Tuesday 20th December 2022

REVELATION 12

“The Woman and the Dragon” is the title of this chapter (at least in the NIV).  According to Hendriksen, we begin a new 3-chapter section that again covers the entire time period from the first to the second coming of Christ.  Each section focuses on a new aspect of this crucial timespan.  In 12-14, we are now seeing the real reason in the spirit realm for the outward conflict between the disciples of Jesus and the rest of the world.  There is an ongoing battle in the heavenly realms between the forces of God and the forces of the Devil.  God wants to give us life in abundance, whilst the Devil wants to steal, to kill and to destroy.

The Devil’s strategy was first to destroy the Messiah when he was physically present on earth; he failed in that aim, so he then attempted to destroy the church as a whole.  He was also unsuccessful in this, so he contents himself with making individual Christians’ lives as miserable and ineffective as possible.  We must be on our guard against these invisible attacks!

Who is this amazing pregnant woman, clothed with the sun, the moon under her feet and a crown of stars on her head?  She symbolises the ‘church’ of the whole covenant period, old and new; this includes God’s people beginning all the way back to Abraham and all the way forward to the very end of this age.  One family, one royal priesthood, one holy nation, and one Bride. 

From this great body of the redeemed, the Messiah himself was physically produced, born of a young virgin.  The male child that emerges is the Messiah himself – as evidenced by Psalm 2:9 – the one who “will rule the nations with an iron sceptre”.  The offspring of this ‘Woman’ has echoes of the offspring of Eve in Genesis 3:15, who will crush the head of the serpent.  It also reminds us of Galatians 4:4 – “When the time had fully come, God sent his Son, born of a woman, born under the law, to redeem those under the law, that we might receive adoption to sonship”.  Further evidence is that this child was soon snatched up to God and to his throne – which implies the ascension of Christ after his resurrection.

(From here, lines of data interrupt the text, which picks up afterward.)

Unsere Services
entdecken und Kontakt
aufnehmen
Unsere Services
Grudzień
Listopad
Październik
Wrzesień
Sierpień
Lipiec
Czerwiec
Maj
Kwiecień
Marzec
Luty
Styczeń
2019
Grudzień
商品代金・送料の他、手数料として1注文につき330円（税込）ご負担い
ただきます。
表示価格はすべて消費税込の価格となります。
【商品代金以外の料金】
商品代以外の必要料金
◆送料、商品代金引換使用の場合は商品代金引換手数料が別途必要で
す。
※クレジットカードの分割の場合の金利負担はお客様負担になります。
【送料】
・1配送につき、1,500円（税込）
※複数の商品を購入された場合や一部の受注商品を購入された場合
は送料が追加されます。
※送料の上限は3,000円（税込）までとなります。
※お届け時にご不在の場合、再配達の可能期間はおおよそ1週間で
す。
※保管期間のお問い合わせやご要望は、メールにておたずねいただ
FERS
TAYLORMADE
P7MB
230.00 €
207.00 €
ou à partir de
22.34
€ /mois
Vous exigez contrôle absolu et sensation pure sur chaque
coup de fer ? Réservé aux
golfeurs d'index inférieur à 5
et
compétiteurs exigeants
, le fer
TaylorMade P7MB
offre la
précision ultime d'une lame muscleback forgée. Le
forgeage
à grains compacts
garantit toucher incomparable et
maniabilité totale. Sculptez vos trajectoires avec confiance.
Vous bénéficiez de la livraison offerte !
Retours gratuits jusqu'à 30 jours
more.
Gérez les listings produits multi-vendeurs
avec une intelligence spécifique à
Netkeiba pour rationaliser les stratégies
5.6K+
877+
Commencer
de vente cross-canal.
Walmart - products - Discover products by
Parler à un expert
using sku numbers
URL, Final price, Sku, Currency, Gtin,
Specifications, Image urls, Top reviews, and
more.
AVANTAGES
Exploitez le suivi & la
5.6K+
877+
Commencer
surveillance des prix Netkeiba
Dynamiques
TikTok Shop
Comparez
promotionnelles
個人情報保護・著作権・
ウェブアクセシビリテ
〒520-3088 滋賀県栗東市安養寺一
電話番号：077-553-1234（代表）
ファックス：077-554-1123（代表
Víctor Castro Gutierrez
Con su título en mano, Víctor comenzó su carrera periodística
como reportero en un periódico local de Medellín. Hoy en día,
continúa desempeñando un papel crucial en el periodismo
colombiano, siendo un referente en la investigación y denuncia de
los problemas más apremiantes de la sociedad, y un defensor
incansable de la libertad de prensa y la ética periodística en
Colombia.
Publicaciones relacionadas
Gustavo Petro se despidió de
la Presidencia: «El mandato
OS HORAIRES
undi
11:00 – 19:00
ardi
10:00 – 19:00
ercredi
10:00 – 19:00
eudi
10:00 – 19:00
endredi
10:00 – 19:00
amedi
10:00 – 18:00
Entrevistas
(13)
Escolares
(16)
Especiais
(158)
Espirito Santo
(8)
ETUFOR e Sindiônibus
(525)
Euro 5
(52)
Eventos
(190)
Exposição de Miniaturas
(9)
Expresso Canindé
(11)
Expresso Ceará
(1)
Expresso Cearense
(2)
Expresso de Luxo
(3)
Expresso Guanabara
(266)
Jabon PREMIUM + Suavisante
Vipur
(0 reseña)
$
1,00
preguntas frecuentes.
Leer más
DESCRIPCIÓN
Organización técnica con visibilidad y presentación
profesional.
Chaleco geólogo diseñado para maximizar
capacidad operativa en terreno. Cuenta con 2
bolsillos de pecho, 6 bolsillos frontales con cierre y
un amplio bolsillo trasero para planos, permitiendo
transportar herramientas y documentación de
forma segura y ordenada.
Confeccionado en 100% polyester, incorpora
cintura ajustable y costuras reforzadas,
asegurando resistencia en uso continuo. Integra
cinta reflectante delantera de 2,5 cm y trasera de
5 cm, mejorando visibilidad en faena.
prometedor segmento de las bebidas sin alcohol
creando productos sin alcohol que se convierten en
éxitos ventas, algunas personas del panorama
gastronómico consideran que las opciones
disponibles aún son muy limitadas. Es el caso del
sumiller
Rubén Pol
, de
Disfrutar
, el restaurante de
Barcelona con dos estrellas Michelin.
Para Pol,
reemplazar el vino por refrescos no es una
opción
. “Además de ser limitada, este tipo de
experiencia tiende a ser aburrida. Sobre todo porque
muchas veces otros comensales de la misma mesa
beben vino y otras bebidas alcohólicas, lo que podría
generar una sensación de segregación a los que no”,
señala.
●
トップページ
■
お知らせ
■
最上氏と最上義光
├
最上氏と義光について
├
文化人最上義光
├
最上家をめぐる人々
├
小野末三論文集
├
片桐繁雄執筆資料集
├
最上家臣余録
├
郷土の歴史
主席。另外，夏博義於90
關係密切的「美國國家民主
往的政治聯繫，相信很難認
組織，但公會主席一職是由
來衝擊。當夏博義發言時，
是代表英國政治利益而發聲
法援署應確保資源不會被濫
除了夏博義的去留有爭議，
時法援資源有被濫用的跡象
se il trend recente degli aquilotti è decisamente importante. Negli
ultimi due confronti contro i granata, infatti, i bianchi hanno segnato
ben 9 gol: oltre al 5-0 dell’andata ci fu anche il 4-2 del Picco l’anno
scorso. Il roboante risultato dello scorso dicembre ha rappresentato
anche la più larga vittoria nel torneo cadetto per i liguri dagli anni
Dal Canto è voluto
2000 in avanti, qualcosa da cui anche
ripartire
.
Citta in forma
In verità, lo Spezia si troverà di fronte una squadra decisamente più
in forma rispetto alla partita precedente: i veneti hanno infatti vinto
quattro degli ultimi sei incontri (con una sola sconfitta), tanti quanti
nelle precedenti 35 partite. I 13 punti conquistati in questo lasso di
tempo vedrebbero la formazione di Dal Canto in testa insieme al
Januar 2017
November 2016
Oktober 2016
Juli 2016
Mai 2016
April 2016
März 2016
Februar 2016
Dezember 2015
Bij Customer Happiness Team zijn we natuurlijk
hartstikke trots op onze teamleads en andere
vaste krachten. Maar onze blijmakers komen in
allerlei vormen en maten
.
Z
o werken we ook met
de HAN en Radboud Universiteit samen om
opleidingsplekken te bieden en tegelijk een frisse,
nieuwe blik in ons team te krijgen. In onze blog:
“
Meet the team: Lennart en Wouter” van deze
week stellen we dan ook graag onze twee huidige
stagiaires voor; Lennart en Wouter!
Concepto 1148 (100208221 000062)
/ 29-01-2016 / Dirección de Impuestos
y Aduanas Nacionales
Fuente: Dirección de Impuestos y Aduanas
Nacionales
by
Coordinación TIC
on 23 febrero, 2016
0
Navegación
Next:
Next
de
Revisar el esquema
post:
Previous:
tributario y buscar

Satan has attempted to destroy God’s key person at every stage of the redemption story, from the barrenness of the Patriarchs, to attacks on Moses (nearly killed as a baby by the Egyptians), to the attempts on King David’s life, to the destruction of the babies of Bethlehem – all of this to prevent the Messiah, the Son of David from coming into this world and redeeming it.

The great dragon of vv7-12 is the defeated foe of a great war in heaven.  The picture of its tail sweeping a third of the stars out of the sky is symbolic of perhaps a third of the original angels choosing to follow Satan’s path to power.  Perhaps he is a fallen archangel or seraph / cherub – one of the heads of the angelic hierarchy – but still less powerful than God himself.  (See Ezekiel 28:11-19).  Satan, like the rest, is only a created being and certainly not equal in power or authority to the Lord himself.

Having lost the battle, Satan is displaced from his position of authority; after Christ’s work of atonement on the cross, there is now no basis of God’s people being accused of sin or guilt (see Romans 8:1).  But, if anything, this fact has made Satan even angrier, and he redoubles his efforts to stir up trouble for God’s people.  He pursues the church and attempts to destroy it, but God prevents this for that symbolic period of 1,260 days – the length of the gospel age.  This is also the same time period as the ‘time, times and half a time’ (or three and a half years) found in verse 14.

As is says in Psalm 55: 

I said, “Oh, that I had the wings of a dove!
    I would fly away and be at rest.
I would flee far away
    and stay in the desert;
I would hurry to my place of shelter,
    far from the tempest and storm”.

As for me, I call to God,
    and the Lord saves me.
17 Evening, morning, and noon
    I cry out in distress,
    and he hears my voice.
18 He rescues me unharmed
    from the battle waged against me,
    even though many oppose me”.

It is not as though the church cannot be persecuted, but Satan’s influence is curbed so that it cannot be univerally destroyed during this period of time.  In rage, the dragon goes off to pick off individual believers by tempting and persecuting them, sometimes to death.  Who are these ‘offspring of the woman’?  They are the ones who keep God’s commands and hold fast to their faithful testimony about Jesus.

In summary, then, there are three key periods or events that reoccur throughout the book of Revelation:

  1. The Gospel Era – a relatively long period symbolised by 42 months or 1,260 days or ‘a time, time and half a time’, or even 1,000 years  (these are found in Rev 11:2,3; 12:6,14;  13:5;  20:2-5)
  2. A final short intense persecution – ‘three and half days’ (found in Rev 11:7,9;  13:7;  20:7-10)
  3. The Judgment Day (found in Rev 11:11,12,16-;  14:14-;  20:11-).

We will, of course, refer to these again.